Chairullah mengakui benar adanya empat unit mobil bantuan itu di berikan Pemda di masa Kepemimpinan HT-Zadi pada empat lokasi khusus (Lokus).
“Jadi penyampaiannya awalnya di serahkan empat mobil, satu di Molbufa, SMP Negeri 1, Mesjid Raya dan Desa Wainib”, ungkapnya.
“Ternyata tiga ini suda di serahkan namun satu di Desa Wainib belum di serahkan jadi waktu itu dia sebagai bawahan hanya melaksankan apa yang di perintahkan”, tutur Chairulla.
Chairulla menjelaskan pihaknya bukan tidak mau melanjutkan program dari Kadishub sebelumnya untuk memberikan bantuan mobil tersebut kepada lokus yang telah di tentukan.

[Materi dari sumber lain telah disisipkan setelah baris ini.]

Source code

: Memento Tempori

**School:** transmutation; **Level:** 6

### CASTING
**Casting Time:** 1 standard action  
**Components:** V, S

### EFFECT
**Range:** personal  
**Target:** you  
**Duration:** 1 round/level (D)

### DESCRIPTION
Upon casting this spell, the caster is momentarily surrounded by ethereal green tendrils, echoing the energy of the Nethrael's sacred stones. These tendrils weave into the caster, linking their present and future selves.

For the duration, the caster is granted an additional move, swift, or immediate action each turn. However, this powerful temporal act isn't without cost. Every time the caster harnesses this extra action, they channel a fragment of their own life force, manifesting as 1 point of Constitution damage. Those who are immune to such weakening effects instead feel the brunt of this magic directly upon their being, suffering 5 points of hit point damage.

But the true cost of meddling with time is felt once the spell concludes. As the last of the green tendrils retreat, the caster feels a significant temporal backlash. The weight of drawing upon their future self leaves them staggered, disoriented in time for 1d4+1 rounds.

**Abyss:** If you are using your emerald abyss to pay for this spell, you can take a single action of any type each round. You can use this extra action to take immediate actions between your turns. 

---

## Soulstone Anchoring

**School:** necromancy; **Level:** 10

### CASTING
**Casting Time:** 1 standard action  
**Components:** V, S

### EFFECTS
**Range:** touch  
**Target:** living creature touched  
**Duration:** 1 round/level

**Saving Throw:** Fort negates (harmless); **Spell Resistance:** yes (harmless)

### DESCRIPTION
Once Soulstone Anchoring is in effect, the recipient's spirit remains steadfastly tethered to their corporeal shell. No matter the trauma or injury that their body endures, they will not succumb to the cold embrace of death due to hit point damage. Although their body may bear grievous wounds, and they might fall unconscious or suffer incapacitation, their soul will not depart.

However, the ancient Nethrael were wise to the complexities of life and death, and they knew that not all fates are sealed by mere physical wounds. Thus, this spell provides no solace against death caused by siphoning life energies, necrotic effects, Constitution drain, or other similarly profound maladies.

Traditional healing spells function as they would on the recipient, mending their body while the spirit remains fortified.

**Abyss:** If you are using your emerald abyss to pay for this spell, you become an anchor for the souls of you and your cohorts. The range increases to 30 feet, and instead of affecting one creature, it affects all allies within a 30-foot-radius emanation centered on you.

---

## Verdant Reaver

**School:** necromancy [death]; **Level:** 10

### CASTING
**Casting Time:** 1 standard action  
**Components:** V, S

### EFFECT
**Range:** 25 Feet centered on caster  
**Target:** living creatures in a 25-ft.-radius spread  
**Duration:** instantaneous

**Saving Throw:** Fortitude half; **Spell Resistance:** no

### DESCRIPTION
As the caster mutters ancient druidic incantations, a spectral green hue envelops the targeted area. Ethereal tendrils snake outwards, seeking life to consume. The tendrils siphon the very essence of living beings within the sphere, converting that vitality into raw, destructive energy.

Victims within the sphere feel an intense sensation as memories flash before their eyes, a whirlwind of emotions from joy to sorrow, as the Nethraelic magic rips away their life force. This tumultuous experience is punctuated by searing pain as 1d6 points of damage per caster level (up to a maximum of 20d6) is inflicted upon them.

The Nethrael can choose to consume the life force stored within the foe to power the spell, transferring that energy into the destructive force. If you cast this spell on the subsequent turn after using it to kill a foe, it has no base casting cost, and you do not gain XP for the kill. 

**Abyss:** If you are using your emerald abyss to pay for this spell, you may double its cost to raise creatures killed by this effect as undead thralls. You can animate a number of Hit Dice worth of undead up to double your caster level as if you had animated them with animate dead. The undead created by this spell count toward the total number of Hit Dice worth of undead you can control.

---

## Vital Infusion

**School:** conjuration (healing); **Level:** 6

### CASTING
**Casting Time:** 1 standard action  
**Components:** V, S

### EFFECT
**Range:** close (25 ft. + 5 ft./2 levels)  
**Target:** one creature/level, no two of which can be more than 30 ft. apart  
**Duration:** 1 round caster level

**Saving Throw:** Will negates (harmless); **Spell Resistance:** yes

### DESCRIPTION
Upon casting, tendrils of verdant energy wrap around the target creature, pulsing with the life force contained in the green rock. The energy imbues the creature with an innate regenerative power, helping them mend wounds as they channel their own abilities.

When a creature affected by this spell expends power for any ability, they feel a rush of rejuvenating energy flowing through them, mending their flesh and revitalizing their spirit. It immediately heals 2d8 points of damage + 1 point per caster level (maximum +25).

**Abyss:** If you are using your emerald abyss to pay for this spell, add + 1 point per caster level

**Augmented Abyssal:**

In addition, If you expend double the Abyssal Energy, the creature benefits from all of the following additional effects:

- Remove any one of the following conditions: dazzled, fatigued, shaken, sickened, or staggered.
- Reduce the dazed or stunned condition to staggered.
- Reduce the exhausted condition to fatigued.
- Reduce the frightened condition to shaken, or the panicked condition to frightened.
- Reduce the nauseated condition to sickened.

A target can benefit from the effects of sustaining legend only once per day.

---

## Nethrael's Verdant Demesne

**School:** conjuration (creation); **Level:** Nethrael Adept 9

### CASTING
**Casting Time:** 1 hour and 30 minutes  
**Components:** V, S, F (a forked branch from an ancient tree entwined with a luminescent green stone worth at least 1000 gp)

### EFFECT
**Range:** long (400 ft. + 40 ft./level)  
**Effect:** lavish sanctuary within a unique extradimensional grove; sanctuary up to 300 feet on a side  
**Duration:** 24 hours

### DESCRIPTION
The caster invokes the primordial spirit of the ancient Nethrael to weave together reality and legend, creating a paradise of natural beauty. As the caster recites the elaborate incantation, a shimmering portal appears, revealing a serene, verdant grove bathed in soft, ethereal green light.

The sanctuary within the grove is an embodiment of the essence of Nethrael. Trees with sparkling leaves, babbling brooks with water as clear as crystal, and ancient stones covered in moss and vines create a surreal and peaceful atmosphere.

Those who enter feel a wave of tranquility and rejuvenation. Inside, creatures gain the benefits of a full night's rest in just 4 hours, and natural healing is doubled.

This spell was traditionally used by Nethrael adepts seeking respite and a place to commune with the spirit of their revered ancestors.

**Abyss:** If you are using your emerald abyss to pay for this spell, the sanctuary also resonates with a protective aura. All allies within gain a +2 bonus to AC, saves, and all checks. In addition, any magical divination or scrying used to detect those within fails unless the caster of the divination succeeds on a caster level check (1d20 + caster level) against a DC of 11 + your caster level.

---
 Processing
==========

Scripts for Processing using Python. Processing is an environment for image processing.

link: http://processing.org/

“Bukan tidak melanjutkan, karena pada saat kami masuk itu ada satu unit mobil yang stand bay di sini yang biasa di pakai untuk transportasi pada saat orang butuh bantuan”, jelasnya.
Menurut Chairulla dirinya sebagai Kadis Perhubungan tidak mengetahui persoalan bantuan 1 Unit Mobil untuk Desa Wainib Kecamatan Sulabesi Selatan.
“Kami juga tidak tau kalau mobil itu untuk di serahkan di Desa Wainib karena Kadis lama saat di ganti sampai sekarang tidak ada komunikasi jadi kami tidak tau program apa yang harus dilanjutkan”, tegasnya.
“Jadi untuk bantuan mobil di Desa Wainib kami tau pada saat penyampaian di waktu kampanye itu”, bebernya.
Chairullah menambahkan persoalan bantuan transportasi darat untuk pedesaan yang bentuk roda empat tergantung kebijakan Pemerintah Daerah.
“Pada saat mau di kasi itu juga tergantung Pemda, contohnya Mesjid Raya dan SMP Negeri 1 inikan kebijakan saja”, imbuhnya.